• WORK REQUIRED: Apart from the images, every record below must be given again without alteration.

• Collected data entries:
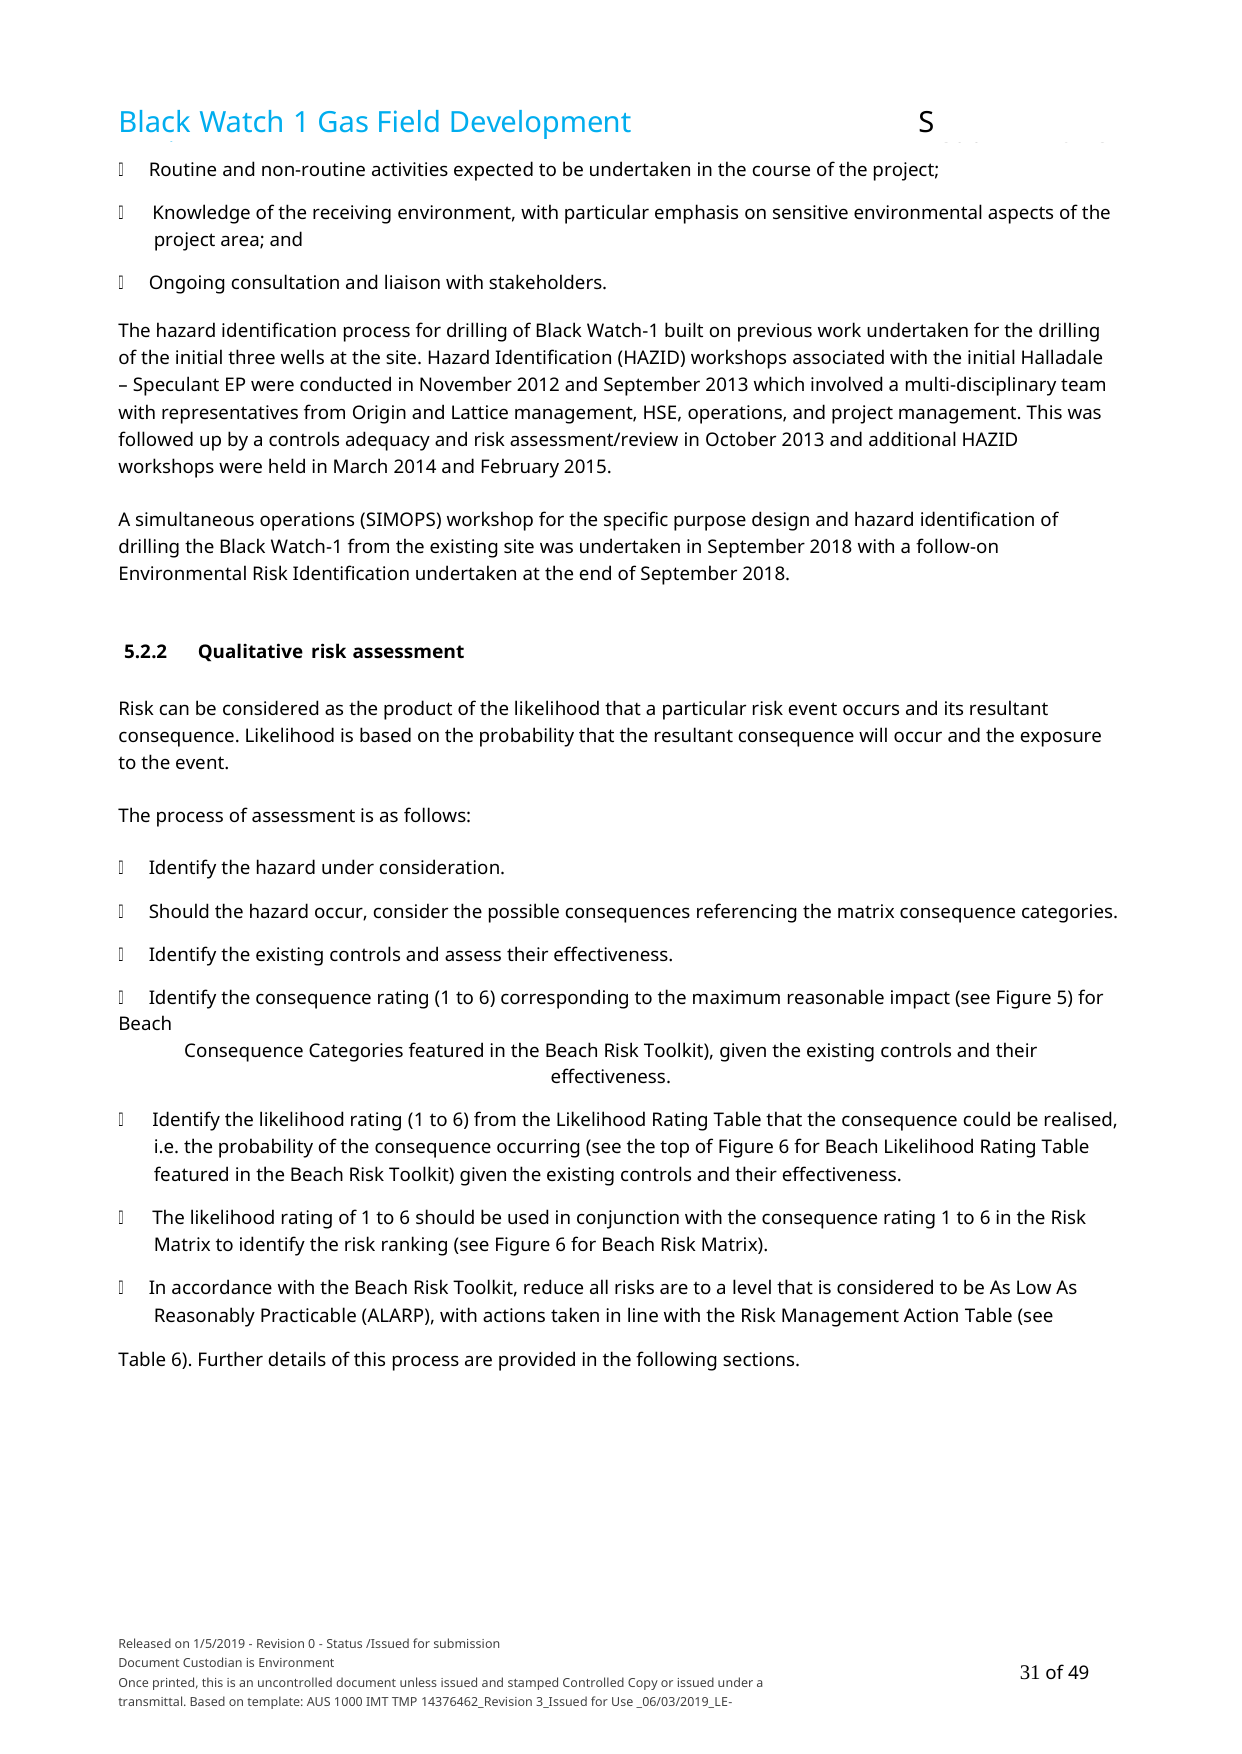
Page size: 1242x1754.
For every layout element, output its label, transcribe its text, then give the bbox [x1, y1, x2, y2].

text  Ongoing consultation and liaison with stakeholders. [118, 270, 1135, 295]
text  Identify the consequence rating (1 to 6) corresponding to the maximum reasonable impact (see Figure 5) for Beach [118, 984, 1135, 1036]
text  In accordance with the Beach Risk Toolkit, reduce all risks are to a level that is considered to be As Low As [118, 1274, 1135, 1300]
text  Should the hazard occur, consider the possible consequences referencing the matrix consequence categories. [118, 898, 1135, 924]
text The process of assessment is as follows: [118, 802, 1135, 827]
text Consequence Categories featured in the Beach Risk Toolkit), given the existing controls and their effectiveness. [150, 1038, 1071, 1089]
text  Identify the likelihood rating (1 to 6) from the Likelihood Rating Table that the consequence could be realised, i.e. the probability of the consequence occurring (see the top of Figure 6 for Beach Likelihood Rating Table featured in the Beach Risk Toolkit) given the existing controls and their effectiveness. [118, 1106, 1125, 1187]
text The hazard identification process for drilling of Black Watch-1 built on previous work undertaken for the drilling of the initial three wells at the site. Hazard Identification (HAZID) workshops associated with the initial Halladale – Speculant EP were conducted in November 2012 and September 2013 which involved a multi-disciplinary team with representatives from Origin and Lattice management, HSE, operations, and project management. This was followed up by a controls adequacy and risk assessment/review in October 2013 and additional HAZID workshops were held in March 2014 and February 2015. [118, 317, 1115, 479]
text  Knowledge of the receiving environment, with particular emphasis on sensitive environmental aspects of the project area; and [118, 199, 1114, 252]
text Risk can be considered as the product of the likelihood that a particular risk event occurs and its resultant consequence. Likelihood is based on the probability that the resultant consequence will occur and the exposure to the event. [118, 695, 1111, 775]
text  Routine and non-routine activities expected to be undertaken in the course of the project; [118, 156, 1135, 182]
text  Identify the hazard under consideration. [118, 854, 1135, 880]
subtitle 5.2.2 Qualitative risk assessment [124, 638, 1135, 663]
text  The likelihood rating of 1 to 6 should be used in conjunction with the consequence rating 1 to 6 in the Risk Matrix to identify the risk ranking (see Figure 6 for Beach Risk Matrix). [118, 1204, 1121, 1257]
text A simultaneous operations (SIMOPS) workshop for the specific purpose design and hazard identification of drilling the Black Watch-1 from the existing site was undertaken in September 2018 with a follow-on Environmental Risk Identification undertaken at the end of September 2018. [118, 506, 1099, 586]
text  Identify the existing controls and assess their effectiveness. [118, 942, 1135, 967]
text Reasonably Practicable (ALARP), with actions taken in line with the Risk Management Action Table (see Table 6). Further details of this process are provided in the following sections. [118, 1302, 1080, 1372]
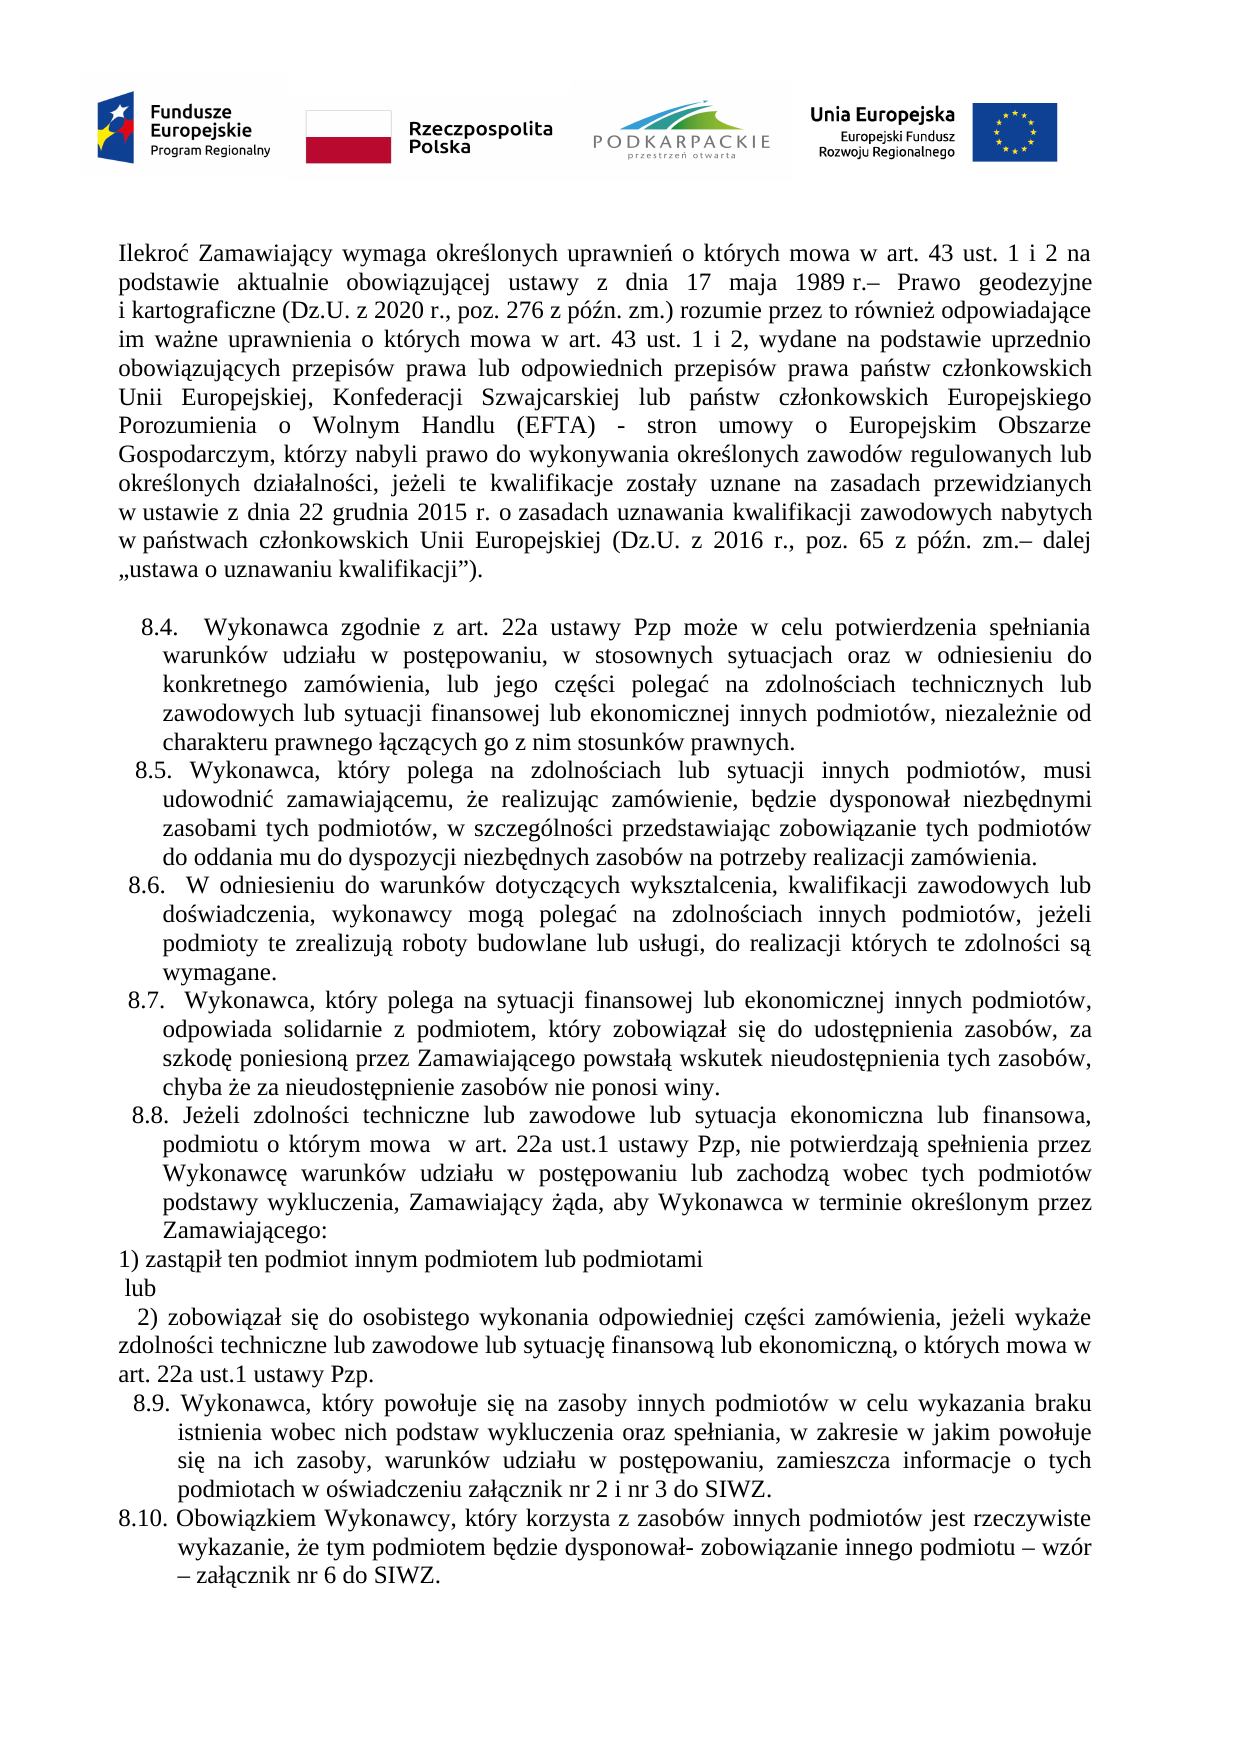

• RESULT OF THE TASK:
Page size: 1242x1754.
For every layout element, output its label, transcribe its text, then give the bbox [x1, y1, x2, y2].

text  Ongoing consultation and liaison with stakeholders. [118, 270, 1135, 295]
text  Identify the consequence rating (1 to 6) corresponding to the maximum reasonable impact (see Figure 5) for Beach [118, 984, 1135, 1036]
text  In accordance with the Beach Risk Toolkit, reduce all risks are to a level that is considered to be As Low As [118, 1274, 1135, 1300]
text  Should the hazard occur, consider the possible consequences referencing the matrix consequence categories. [118, 898, 1135, 924]
text The process of assessment is as follows: [118, 802, 1135, 827]
text Consequence Categories featured in the Beach Risk Toolkit), given the existing controls and their effectiveness. [150, 1038, 1071, 1089]
text  Identify the likelihood rating (1 to 6) from the Likelihood Rating Table that the consequence could be realised, i.e. the probability of the consequence occurring (see the top of Figure 6 for Beach Likelihood Rating Table featured in the Beach Risk Toolkit) given the existing controls and their effectiveness. [118, 1106, 1125, 1187]
text The hazard identification process for drilling of Black Watch-1 built on previous work undertaken for the drilling of the initial three wells at the site. Hazard Identification (HAZID) workshops associated with the initial Halladale – Speculant EP were conducted in November 2012 and September 2013 which involved a multi-disciplinary team with representatives from Origin and Lattice management, HSE, operations, and project management. This was followed up by a controls adequacy and risk assessment/review in October 2013 and additional HAZID workshops were held in March 2014 and February 2015. [118, 317, 1115, 479]
text  Knowledge of the receiving environment, with particular emphasis on sensitive environmental aspects of the project area; and [118, 199, 1114, 252]
text Risk can be considered as the product of the likelihood that a particular risk event occurs and its resultant consequence. Likelihood is based on the probability that the resultant consequence will occur and the exposure to the event. [118, 695, 1111, 775]
text  Routine and non-routine activities expected to be undertaken in the course of the project; [118, 156, 1135, 182]
text  Identify the hazard under consideration. [118, 854, 1135, 880]
subtitle 5.2.2 Qualitative risk assessment [124, 638, 1135, 663]
text  The likelihood rating of 1 to 6 should be used in conjunction with the consequence rating 1 to 6 in the Risk Matrix to identify the risk ranking (see Figure 6 for Beach Risk Matrix). [118, 1204, 1121, 1257]
text A simultaneous operations (SIMOPS) workshop for the specific purpose design and hazard identification of drilling the Black Watch-1 from the existing site was undertaken in September 2018 with a follow-on Environmental Risk Identification undertaken at the end of September 2018. [118, 506, 1099, 586]
text  Identify the existing controls and assess their effectiveness. [118, 942, 1135, 967]
text Reasonably Practicable (ALARP), with actions taken in line with the Risk Management Action Table (see Table 6). Further details of this process are provided in the following sections. [118, 1302, 1080, 1372]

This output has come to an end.